I have an application where I need to change the bitrates of the CAN bus depending on the system’s mode of operation. I’m running into an issue where if changing the bitrate of the mttcan module and trying to send a CAN message on the bus prematurely (before the bitrate of the other node on the bus has been changed), then the berr tx counter fills to 128 since the transmitted messages are not being ACKd on the bus and the module automatically retries sending, further increasing the error counter.
Then when trying to send a series of dummy messages on the bus, for example cansend can0 123#1234 I receive a write: No buffer space available error after sending qlen number of messages (in my case 10). I would imagine the CAN module should get out of this state when the network’s bitrates all match.

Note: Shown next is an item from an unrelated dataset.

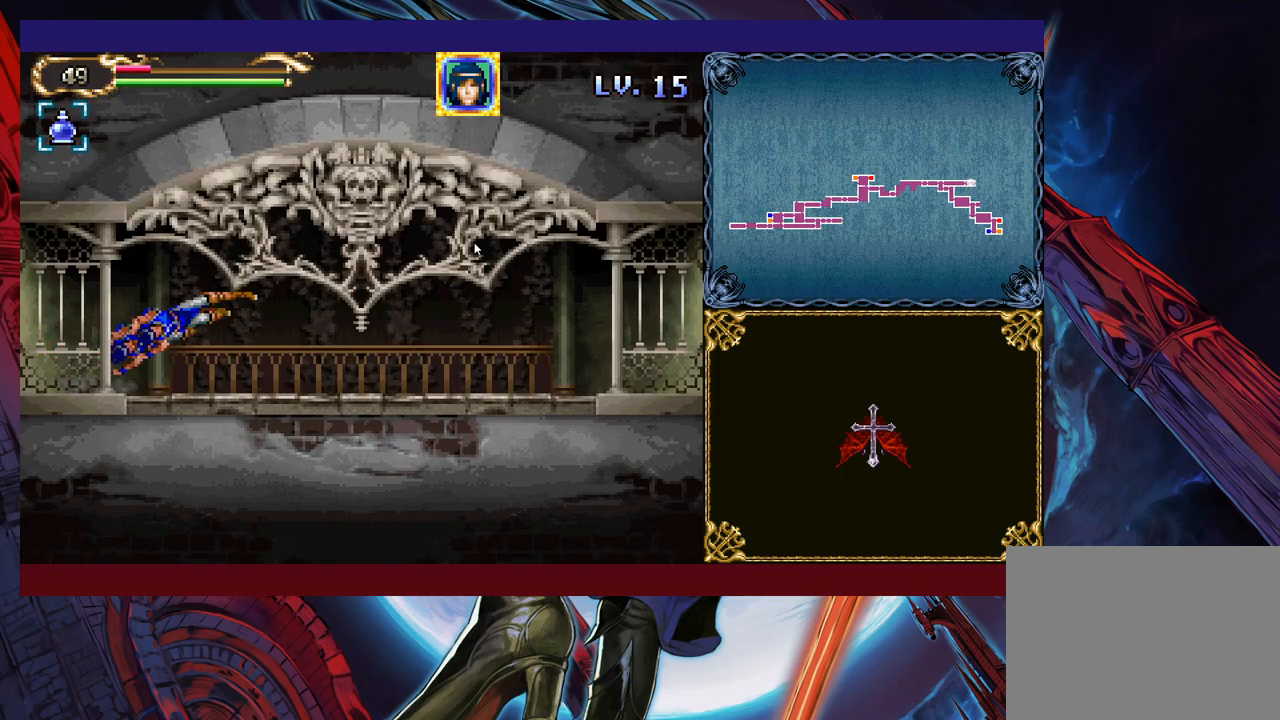
{"buttons": [], "left_stick": "down-right", "events": []}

I’m able to receive messages, but transmitting doesn’t work. I would expect that bringing down the device using sudo ip link set can0 down
and bringing it back up sudo ip link set can0 up type can bitrate 100000
would clear the state? Unfortunately it doesn’t. However it appears that the network buffers do get cleared, because I can then run cansend can0 123#1234 (without any traffic on the bus) 10 more times before seeing a write: No buffer space available message.
Other than bringing down the driver using modprobe -d mttcan and bringing it back up (which works) how would I recover from this?
I’m using the devkit. The output of cat /etc/nv_tegra_release comes back with # R34 (release), REVISION: 0.1, GCID: 29955323, BOARD: t186ref, EABI: aarch64, DATE: Tue Mar 15 08:13:50 UTC 2022
The test above is done by connecting an external device through a CAN transceiver. I’m not sure how I would mimic this test using loopback mode, as I would need to change the bitrate and test for the case where one device was set to the new bitrate, while the other was still at the original bitrate, or vice versa (we need to be able to recover from that failure mode once all devices are on the same bitrate, which is where the original issue comes in).
I’ve upgraded to 35.3.1 and this is still an issue.
Again, not sure how a loopback would catch this failure mode, as this is testing bus with two nodes, node A and node B, where node B is unresponsive and not ACKing node A’s messages, causing node A’s transmit error counter to go up. When node B goes back on the bus, node A’s transmit errors should start going down.